▸ **Try it**
Print every line below exactly. Skip the pictures.

▸ **Entries shown**
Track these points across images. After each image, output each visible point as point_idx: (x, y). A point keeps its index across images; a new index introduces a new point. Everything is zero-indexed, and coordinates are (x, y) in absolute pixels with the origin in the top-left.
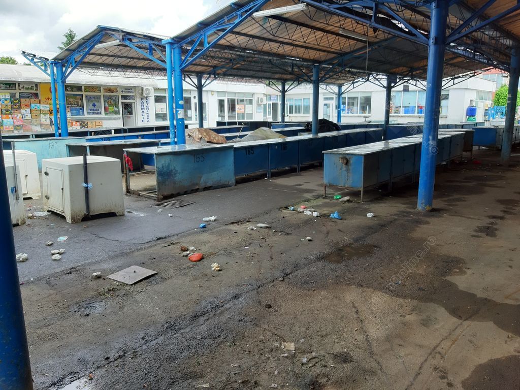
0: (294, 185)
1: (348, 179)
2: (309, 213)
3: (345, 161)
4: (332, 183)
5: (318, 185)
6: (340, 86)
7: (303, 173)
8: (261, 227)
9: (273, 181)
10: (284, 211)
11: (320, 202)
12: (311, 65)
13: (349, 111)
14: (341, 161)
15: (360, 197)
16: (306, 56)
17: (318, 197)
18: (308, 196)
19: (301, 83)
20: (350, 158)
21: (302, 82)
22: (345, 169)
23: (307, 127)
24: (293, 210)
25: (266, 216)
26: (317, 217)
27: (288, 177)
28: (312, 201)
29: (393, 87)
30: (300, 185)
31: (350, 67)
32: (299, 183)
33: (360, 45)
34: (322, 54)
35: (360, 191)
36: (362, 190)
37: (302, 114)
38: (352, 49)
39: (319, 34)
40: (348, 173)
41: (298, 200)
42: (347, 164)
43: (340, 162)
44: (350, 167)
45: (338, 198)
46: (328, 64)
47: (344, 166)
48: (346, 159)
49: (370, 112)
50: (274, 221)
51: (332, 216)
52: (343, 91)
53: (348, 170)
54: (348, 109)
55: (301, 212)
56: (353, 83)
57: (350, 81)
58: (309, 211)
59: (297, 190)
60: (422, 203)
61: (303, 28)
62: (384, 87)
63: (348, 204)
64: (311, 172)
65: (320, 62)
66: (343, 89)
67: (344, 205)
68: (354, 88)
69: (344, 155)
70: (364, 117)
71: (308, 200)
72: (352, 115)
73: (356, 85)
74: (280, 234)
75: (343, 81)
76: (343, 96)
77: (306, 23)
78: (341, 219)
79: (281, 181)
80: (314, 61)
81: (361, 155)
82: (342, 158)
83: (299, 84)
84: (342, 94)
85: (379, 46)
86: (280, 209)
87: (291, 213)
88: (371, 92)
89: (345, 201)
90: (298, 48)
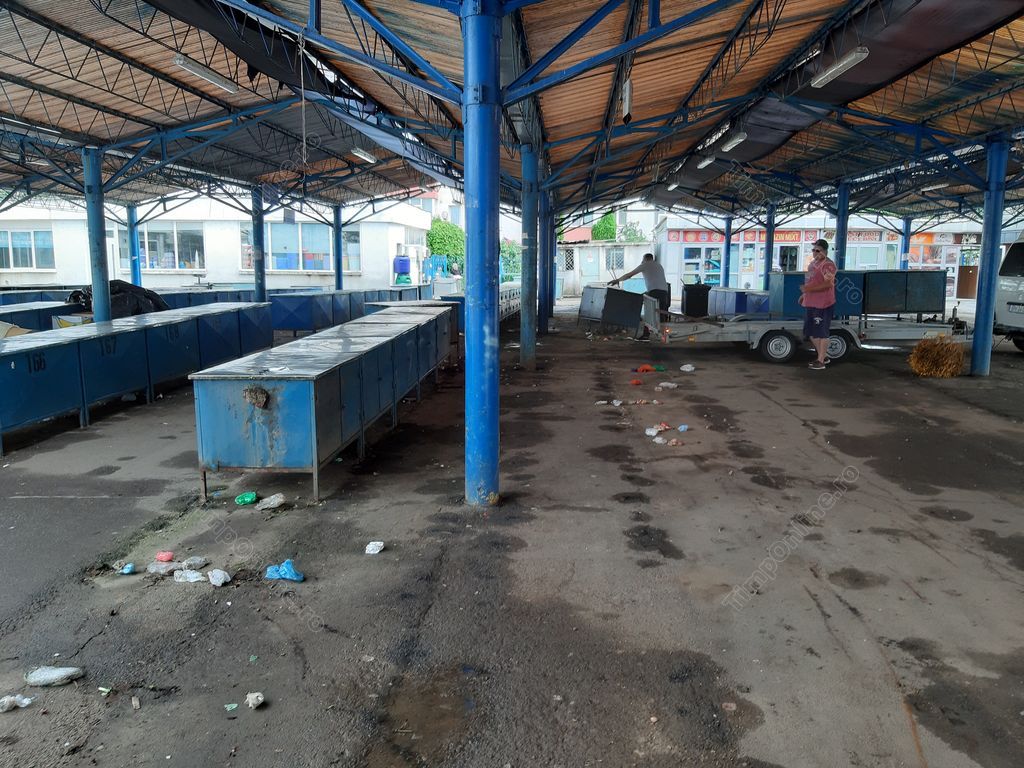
0: (90, 474)
1: (272, 447)
2: (193, 577)
3: (262, 399)
4: (224, 461)
5: (165, 464)
6: (131, 207)
7: (100, 429)
8: (47, 686)
9: (17, 465)
10: (102, 582)
11: (203, 520)
12: (75, 148)
13: (155, 263)
14: (248, 400)
15: (312, 491)
16: (69, 123)
17: (185, 504)
18: (153, 505)
19: (35, 195)
20: (274, 390)
21: (39, 191)
22: (262, 418)
23: (78, 302)
24: (133, 573)
25: (45, 621)
26: (225, 584)
27: (60, 447)
28: (175, 524)
29: (267, 211)
30: (110, 470)
31: (176, 162)
32: (101, 463)
33: (208, 107)
34: (111, 119)
35: (311, 474)
36: (315, 471)
37: (34, 269)
38: (192, 116)
39: (111, 64)
40: (271, 431)
41: (130, 529)
42: (266, 406)
43: (244, 401)
44: (278, 414)
45: (248, 500)
46: (124, 149)
47: (258, 411)
48: (264, 394)
49: (202, 265)
50: (83, 639)
51: (271, 573)
52: (139, 218)
53: (270, 423)
54: (151, 259)
55: (163, 577)
56: (163, 201)
57: (157, 194)
58: (190, 567)
59: (109, 487)
60: (479, 489)
61: (68, 42)
62: (247, 211)
63: (284, 518)
64: (124, 424)
65: (103, 143)
66: (140, 212)
67: (276, 523)
68: (166, 211)
69: (257, 382)
70: (195, 275)
71: (161, 524)
72: (163, 271)
73: (169, 205)
74: (135, 702)
75: (140, 196)
76: (140, 228)
77: (75, 27)
78: (305, 580)
79: (41, 463)
80: (86, 138)
81: (307, 379)
82: (251, 391)
83: (30, 196)
84: (138, 223)
85: (248, 117)
86: (85, 573)
87: (132, 588)
88: (202, 222)
89: (275, 510)
90: (46, 97)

▸ **Exercise solution**
Track these points across images. After each image, output each visible point as point_idx: (x, y). A point keeps its index across images; a new index introduces a new point. Everything is zero-indexed, and coordinates are (x, y) in absolute pixels with the origin in the top-left.
0: (294, 185)
1: (348, 179)
2: (309, 213)
3: (345, 161)
4: (332, 183)
5: (318, 185)
6: (340, 86)
7: (303, 173)
8: (261, 227)
9: (273, 181)
10: (284, 211)
11: (320, 202)
12: (311, 65)
13: (349, 111)
14: (341, 161)
15: (360, 197)
16: (306, 56)
17: (318, 197)
18: (308, 196)
19: (301, 83)
20: (350, 158)
21: (302, 82)
22: (345, 169)
23: (307, 127)
24: (293, 210)
25: (266, 216)
26: (317, 217)
27: (288, 177)
28: (312, 201)
29: (393, 87)
30: (300, 185)
31: (350, 67)
32: (299, 183)
33: (360, 45)
34: (322, 54)
35: (360, 191)
36: (362, 190)
37: (302, 114)
38: (352, 49)
39: (319, 34)
40: (348, 173)
41: (298, 200)
42: (347, 164)
43: (340, 162)
44: (350, 167)
45: (338, 198)
46: (328, 64)
47: (344, 166)
48: (346, 159)
49: (370, 112)
50: (274, 221)
51: (332, 216)
52: (343, 91)
53: (348, 170)
54: (348, 109)
55: (301, 212)
56: (353, 83)
57: (350, 81)
58: (309, 211)
59: (297, 190)
60: (422, 203)
61: (303, 28)
62: (384, 87)
63: (348, 204)
64: (311, 172)
65: (320, 62)
66: (343, 89)
67: (344, 205)
68: (354, 88)
69: (344, 155)
70: (364, 117)
71: (308, 200)
72: (352, 115)
73: (356, 85)
74: (280, 234)
75: (343, 81)
76: (343, 96)
77: (306, 23)
78: (341, 219)
79: (281, 181)
80: (314, 61)
81: (361, 155)
82: (342, 158)
83: (299, 84)
84: (342, 94)
85: (379, 46)
86: (280, 209)
87: (291, 213)
88: (371, 92)
89: (345, 201)
90: (298, 48)
0: (90, 474)
1: (272, 447)
2: (193, 577)
3: (262, 399)
4: (224, 461)
5: (165, 464)
6: (131, 207)
7: (100, 429)
8: (47, 686)
9: (17, 465)
10: (102, 582)
11: (203, 520)
12: (75, 148)
13: (155, 263)
14: (248, 400)
15: (312, 491)
16: (69, 123)
17: (185, 504)
18: (153, 505)
19: (35, 195)
20: (274, 390)
21: (39, 191)
22: (262, 418)
23: (78, 302)
24: (133, 573)
25: (45, 621)
26: (225, 584)
27: (60, 447)
28: (175, 524)
29: (267, 211)
30: (110, 470)
31: (176, 162)
32: (101, 463)
33: (208, 107)
34: (111, 119)
35: (311, 474)
36: (315, 471)
37: (34, 269)
38: (192, 116)
39: (111, 64)
40: (271, 431)
41: (130, 529)
42: (266, 406)
43: (244, 401)
44: (278, 414)
45: (248, 500)
46: (124, 149)
47: (258, 411)
48: (264, 394)
49: (202, 265)
50: (83, 639)
51: (271, 573)
52: (139, 218)
53: (270, 423)
54: (151, 259)
55: (163, 577)
56: (163, 201)
57: (157, 194)
58: (190, 567)
59: (109, 487)
60: (479, 489)
61: (68, 42)
62: (247, 211)
63: (284, 518)
64: (124, 424)
65: (103, 143)
66: (140, 212)
67: (276, 523)
68: (166, 211)
69: (257, 382)
70: (195, 275)
71: (161, 524)
72: (163, 271)
73: (169, 205)
74: (135, 702)
75: (140, 196)
76: (140, 228)
77: (75, 27)
78: (305, 580)
79: (41, 463)
80: (86, 138)
81: (307, 379)
82: (251, 391)
83: (30, 196)
84: (138, 223)
85: (248, 117)
86: (85, 573)
87: (132, 588)
88: (202, 222)
89: (275, 510)
90: (46, 97)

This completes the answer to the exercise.